La proliferación de delitos cometidos por jóvenes y adolescentes es ciertamente preocupante, si nos atenemos a algunos de los datos más recientes de la Fiscalía General del Estado (2017) y crea alarma social, como ha ocurrido en los casos más recientes que han impactado en la opinión pública de manera contundente. Aunque el número de homicidios se califica como «no alarmante», lo cierto es que el porcentaje de delitos más leves, pero que denotan un estado de las cosas que debe mantenernos alerta, ha ido aumentando. Lesiones, violencia machista, agresiones y abusos sexuales, robos y acoso o bullying en los centros escolares, sin contar con el fenómeno creciente de la violencia ejercida por los hijos contra los padres, conforman un iceberg del que hemos percibido su punta en dos episodios impactantes. El primero, y más trágico, el de los tres menores de entre 14 y 16 años que se ensañaron brutalmente, hasta el asesinato, con una pareja de ancianos de Bilbao; y el segundo, la desarticulación de un grupo organizado en Alicante, que amenazaba y agredía a estudiantes, con una chica de 15 años al frente de esta agresiva y peligrosa pandilla.

Las causas de esta violencia son múltiples y más si nos referimos a un tema tan complejo como la que se lleva a cabo en el entorno familiar, que tarda mucho en ser conocida, y más todavía en ser denunciada. Al abordar la cuestión debe destacarse: un cierto fracaso educativo, el consumo de alcohol, drogas y estupefacientes, un entorno en exceso permisivo o demasiado asfixiante, pérdida de determinados valores, desestructuración familiar y el llamado síndrome del emperador, o de los hijos tiranos, que describe conductas intolerantes con la frustración, incapaces de afrontar los problemas, unidas a un elevado carácter narcisista.

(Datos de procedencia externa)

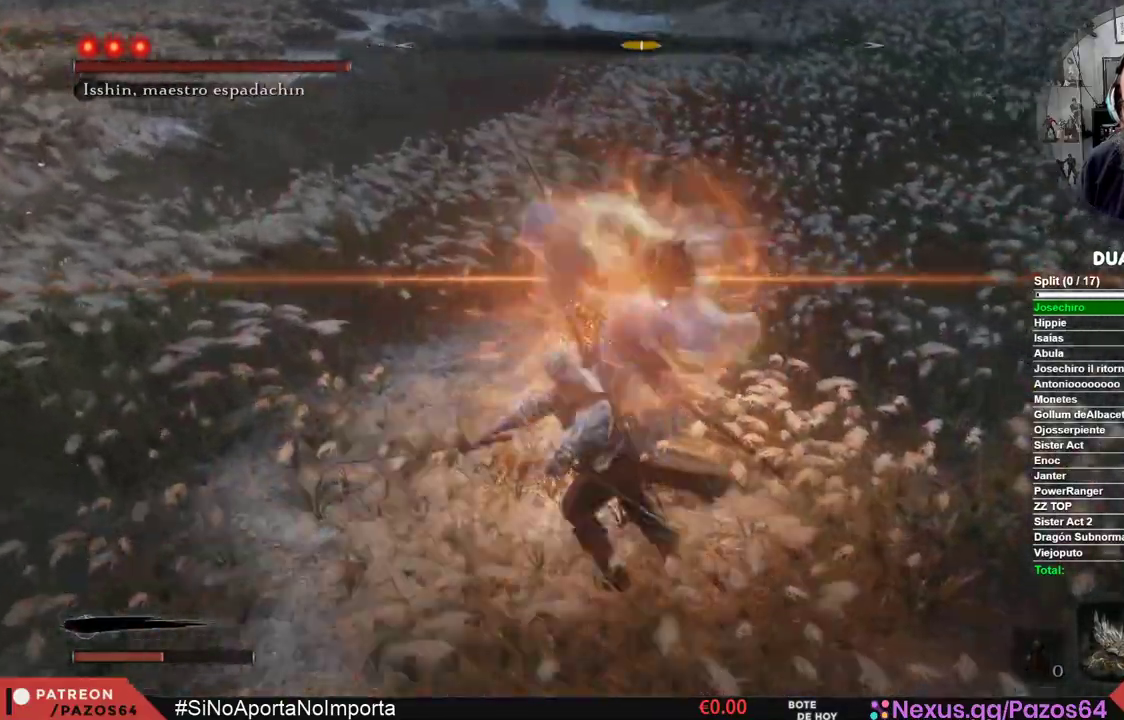
{"buttons": ["L1"], "left_stick": "center", "right_stick": "center", "events": [[367, "L1", "down"]]}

Sería un error querer trazar un mapa en función de los orígenes sociales, puesto que estas situaciones se dan en todos los estratos. El caso de la violencia filioparental es un ejemplo, puesto que tanto si se refiere al perfil del joven que vive experiencias negativas en casa como al que habita en un entorno más amable, las prácticas son idénticas e igual la dificultad para tratar el problema desde la perspectiva paterna. Suele achacarse a que los padres han intervenido tarde, eludiendo la necesaria disciplina y perdiendo autoridad ante los hijos. Pero es mucho más complejo y afecta al conjunto de la sociedad, donde el deterioro de algunos valores esenciales de respeto y convivencia deja una puerta abierta de laissez faire e indiferencia a los chicos y chicas con más dificultades de integración. Todo ello, unido a que cada vez sean más jóvenes, incluso por debajo de la edad penal, y a las actuaciones ejercidas en grupo (con ribetes xenófobos), debe hacer saltar las alarmas. Actuaciones como los programas contra conductas violentas deben ampliarse y ser efectivas en una lucha que atañe a toda la sociedad.